> _PROMPT_
Which lines below contain "Conference"? Copy every one of them.

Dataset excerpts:
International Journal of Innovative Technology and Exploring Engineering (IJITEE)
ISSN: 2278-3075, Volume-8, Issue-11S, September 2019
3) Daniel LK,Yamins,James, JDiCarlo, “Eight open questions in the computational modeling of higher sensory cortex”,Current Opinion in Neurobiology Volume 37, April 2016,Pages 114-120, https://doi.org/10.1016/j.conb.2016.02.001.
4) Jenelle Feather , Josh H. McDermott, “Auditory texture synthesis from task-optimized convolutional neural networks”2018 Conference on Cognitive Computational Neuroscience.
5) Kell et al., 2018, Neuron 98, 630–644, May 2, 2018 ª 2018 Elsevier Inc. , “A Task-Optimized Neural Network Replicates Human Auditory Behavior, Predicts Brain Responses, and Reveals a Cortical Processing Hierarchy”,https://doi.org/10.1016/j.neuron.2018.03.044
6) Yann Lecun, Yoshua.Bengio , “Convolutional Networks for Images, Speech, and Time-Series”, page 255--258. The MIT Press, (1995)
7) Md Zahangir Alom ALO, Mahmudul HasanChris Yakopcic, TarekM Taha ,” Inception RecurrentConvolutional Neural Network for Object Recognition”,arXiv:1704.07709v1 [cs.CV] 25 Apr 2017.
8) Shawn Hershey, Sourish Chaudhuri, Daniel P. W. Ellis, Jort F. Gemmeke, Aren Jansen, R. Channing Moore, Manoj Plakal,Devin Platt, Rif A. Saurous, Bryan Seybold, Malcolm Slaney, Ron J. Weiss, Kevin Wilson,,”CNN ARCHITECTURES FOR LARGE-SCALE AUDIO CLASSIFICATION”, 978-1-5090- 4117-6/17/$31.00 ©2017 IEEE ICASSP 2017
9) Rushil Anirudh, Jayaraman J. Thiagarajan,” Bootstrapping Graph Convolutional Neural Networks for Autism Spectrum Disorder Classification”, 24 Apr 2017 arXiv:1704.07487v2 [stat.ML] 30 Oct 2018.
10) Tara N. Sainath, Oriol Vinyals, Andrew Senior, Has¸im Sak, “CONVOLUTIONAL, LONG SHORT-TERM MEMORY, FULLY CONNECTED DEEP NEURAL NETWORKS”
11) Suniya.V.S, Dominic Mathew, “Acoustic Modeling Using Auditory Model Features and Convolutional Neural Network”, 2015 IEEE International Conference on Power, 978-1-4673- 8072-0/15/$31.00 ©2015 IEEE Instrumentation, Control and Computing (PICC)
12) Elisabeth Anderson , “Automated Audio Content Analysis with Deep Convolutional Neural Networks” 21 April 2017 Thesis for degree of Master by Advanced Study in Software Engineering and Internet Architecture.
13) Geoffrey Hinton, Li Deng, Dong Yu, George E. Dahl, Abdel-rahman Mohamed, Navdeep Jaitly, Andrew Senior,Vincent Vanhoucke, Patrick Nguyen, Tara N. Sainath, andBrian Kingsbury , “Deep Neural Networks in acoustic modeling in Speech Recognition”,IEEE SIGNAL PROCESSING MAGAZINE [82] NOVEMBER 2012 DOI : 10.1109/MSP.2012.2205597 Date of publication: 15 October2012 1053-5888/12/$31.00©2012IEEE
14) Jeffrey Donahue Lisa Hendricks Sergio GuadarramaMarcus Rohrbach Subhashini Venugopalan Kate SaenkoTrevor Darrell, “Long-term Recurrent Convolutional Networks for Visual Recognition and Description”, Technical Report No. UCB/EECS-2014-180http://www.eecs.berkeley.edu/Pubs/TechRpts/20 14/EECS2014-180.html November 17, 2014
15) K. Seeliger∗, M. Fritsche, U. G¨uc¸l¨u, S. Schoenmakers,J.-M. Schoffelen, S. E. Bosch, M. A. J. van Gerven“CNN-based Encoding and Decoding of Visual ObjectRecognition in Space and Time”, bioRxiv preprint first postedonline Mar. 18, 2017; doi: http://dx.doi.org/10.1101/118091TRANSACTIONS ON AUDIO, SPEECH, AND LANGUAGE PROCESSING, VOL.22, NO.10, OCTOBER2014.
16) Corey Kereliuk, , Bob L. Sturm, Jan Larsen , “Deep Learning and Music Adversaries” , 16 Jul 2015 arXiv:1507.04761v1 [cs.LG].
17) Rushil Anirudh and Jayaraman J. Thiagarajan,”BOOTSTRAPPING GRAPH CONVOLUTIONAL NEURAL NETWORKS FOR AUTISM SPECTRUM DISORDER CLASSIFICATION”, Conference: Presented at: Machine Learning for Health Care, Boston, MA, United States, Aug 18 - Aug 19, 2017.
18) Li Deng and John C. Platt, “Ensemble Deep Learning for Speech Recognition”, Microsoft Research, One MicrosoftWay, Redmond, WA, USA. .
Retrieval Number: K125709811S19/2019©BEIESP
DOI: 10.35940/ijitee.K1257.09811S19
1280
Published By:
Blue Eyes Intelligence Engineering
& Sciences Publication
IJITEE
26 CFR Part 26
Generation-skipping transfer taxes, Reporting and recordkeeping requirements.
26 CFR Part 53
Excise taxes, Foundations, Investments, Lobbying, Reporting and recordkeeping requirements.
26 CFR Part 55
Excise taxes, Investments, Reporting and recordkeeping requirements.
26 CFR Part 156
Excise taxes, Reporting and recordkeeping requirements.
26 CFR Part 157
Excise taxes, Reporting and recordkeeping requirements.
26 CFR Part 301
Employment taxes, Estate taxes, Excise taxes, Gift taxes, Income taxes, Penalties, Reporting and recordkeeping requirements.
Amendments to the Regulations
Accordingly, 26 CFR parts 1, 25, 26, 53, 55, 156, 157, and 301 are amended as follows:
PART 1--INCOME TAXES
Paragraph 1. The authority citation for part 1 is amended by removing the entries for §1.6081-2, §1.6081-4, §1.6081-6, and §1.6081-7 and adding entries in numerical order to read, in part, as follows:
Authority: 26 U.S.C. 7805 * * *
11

> _SOLUTION TO THE EXERCISE_
4) Jenelle Feather , Josh H. McDermott, “Auditory texture synthesis from task-optimized convolutional neural networks”2018 Conference on Cognitive Computational Neuroscience.
11) Suniya.V.S, Dominic Mathew, “Acoustic Modeling Using Auditory Model Features and Convolutional Neural Network”, 2015 IEEE International Conference on Power, 978-1-4673- 8072-0/15/$31.00 ©2015 IEEE Instrumentation, Control and Computing (PICC)
17) Rushil Anirudh and Jayaraman J. Thiagarajan,”BOOTSTRAPPING GRAPH CONVOLUTIONAL NEURAL NETWORKS FOR AUTISM SPECTRUM DISORDER CLASSIFICATION”, Conference: Presented at: Machine Learning for Health Care, Boston, MA, United States, Aug 18 - Aug 19, 2017.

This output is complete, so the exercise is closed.